[Collected data]
════
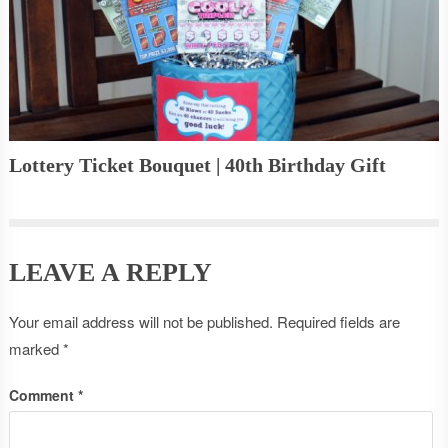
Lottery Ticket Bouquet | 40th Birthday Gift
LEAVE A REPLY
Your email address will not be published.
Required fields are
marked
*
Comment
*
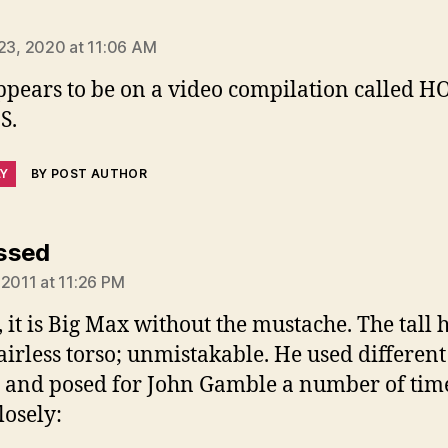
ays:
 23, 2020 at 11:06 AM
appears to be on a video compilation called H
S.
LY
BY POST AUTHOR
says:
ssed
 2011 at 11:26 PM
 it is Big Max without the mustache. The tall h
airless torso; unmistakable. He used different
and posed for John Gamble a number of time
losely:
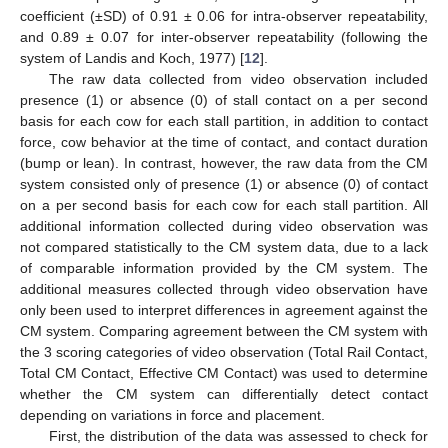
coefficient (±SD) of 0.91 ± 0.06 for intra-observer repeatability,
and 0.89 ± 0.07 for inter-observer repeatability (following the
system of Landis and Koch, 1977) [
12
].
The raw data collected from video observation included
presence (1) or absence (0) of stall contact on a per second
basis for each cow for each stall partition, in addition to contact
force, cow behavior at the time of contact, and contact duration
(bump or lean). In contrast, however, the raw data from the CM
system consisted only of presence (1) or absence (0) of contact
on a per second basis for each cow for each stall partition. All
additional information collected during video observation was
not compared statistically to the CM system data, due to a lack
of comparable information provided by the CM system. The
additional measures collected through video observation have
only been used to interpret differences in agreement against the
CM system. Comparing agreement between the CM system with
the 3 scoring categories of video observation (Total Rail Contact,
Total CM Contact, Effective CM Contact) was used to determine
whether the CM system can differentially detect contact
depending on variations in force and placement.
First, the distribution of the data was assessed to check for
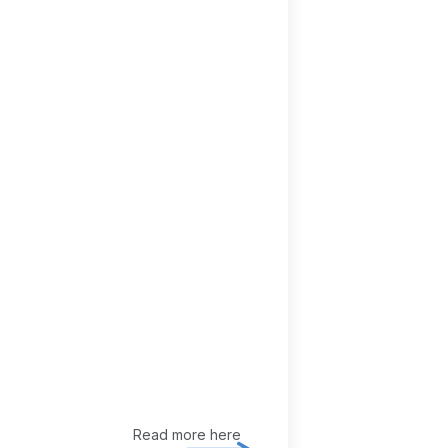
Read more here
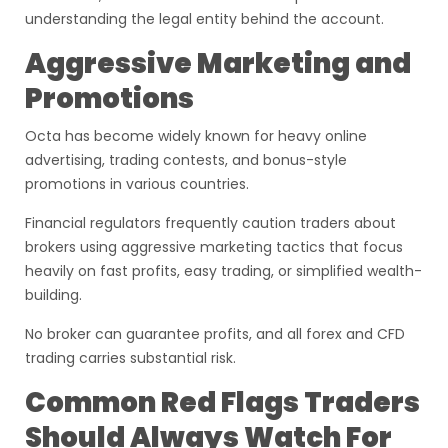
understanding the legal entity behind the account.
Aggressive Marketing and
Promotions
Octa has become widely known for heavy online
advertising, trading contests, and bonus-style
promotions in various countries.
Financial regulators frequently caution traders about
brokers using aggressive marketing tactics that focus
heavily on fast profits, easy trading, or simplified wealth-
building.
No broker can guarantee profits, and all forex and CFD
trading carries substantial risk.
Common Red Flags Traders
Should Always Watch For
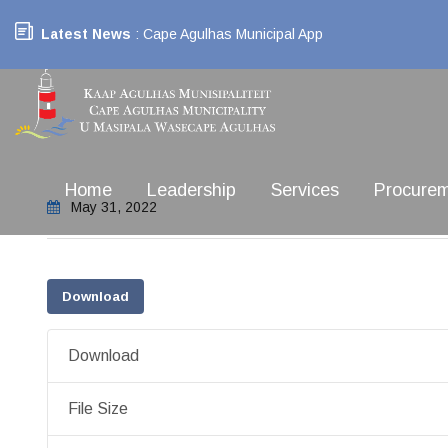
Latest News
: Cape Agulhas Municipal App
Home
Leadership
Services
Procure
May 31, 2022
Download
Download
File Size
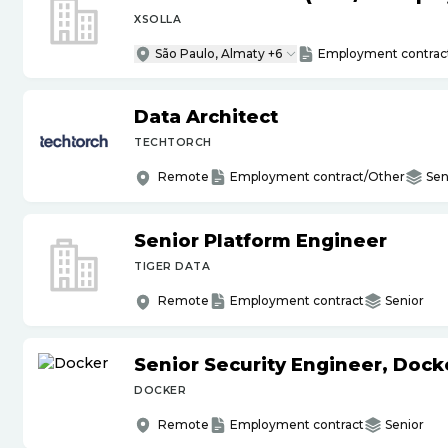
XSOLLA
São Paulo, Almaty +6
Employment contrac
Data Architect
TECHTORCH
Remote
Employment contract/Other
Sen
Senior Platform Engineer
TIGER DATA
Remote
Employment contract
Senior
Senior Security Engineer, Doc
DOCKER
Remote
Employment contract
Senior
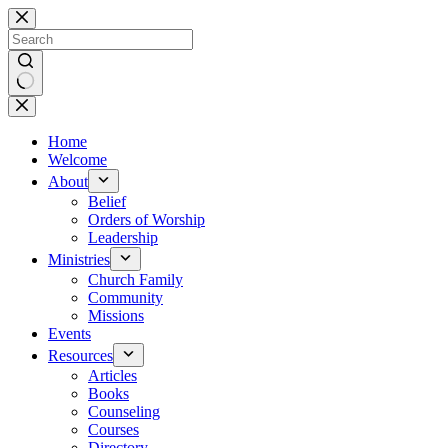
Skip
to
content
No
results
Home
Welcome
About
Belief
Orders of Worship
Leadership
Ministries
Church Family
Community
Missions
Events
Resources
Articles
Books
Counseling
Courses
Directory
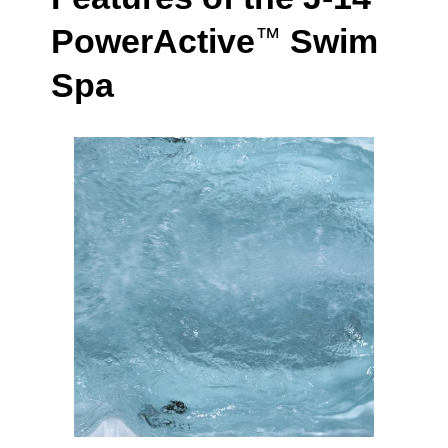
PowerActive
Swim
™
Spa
════
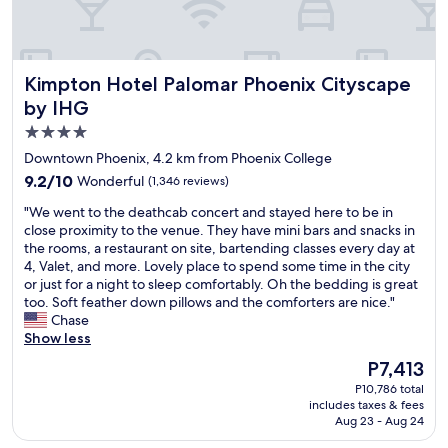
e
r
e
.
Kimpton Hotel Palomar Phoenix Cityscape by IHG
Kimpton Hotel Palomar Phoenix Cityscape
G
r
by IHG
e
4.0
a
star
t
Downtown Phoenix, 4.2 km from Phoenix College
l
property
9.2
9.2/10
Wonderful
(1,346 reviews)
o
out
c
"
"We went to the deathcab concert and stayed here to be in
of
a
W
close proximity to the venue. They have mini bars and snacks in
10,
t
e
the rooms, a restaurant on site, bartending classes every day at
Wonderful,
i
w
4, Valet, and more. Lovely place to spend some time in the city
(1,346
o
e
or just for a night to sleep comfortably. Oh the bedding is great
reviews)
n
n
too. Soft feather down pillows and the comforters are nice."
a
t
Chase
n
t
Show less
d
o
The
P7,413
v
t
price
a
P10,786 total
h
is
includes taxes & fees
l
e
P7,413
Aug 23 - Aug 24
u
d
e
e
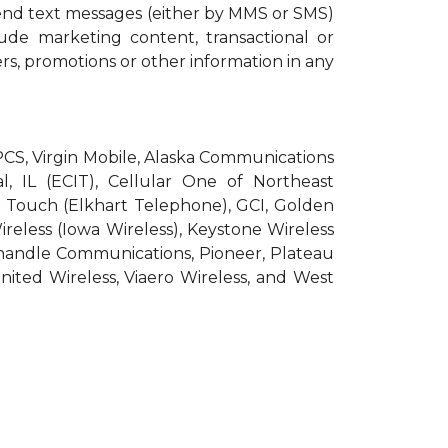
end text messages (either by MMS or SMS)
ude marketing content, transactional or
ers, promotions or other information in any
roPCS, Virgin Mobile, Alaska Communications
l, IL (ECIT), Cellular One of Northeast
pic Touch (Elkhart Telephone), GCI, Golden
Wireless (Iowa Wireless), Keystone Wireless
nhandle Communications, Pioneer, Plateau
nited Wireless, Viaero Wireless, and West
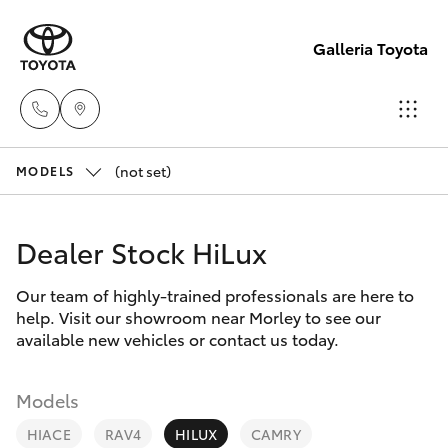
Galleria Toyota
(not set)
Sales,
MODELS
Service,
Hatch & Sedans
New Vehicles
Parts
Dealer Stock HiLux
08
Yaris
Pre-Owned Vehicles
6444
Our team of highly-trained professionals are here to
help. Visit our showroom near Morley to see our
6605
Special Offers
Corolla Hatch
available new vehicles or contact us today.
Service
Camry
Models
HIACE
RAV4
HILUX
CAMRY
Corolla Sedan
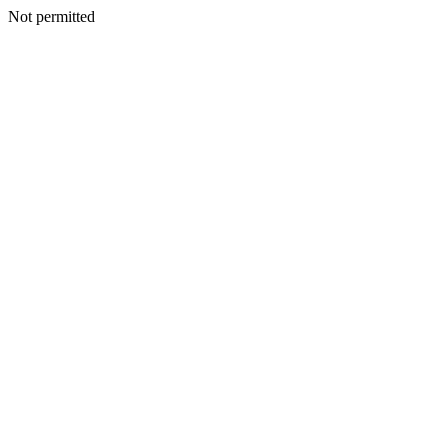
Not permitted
════
*WHAT TO PRODUCE*.
All lines in the preceding records that hold the word "profits" need to be copied.

*WRITTEN RESPONSE*.
heavily on fast profits, easy trading, or simplified wealth-
No broker can guarantee profits, and all forex and CFD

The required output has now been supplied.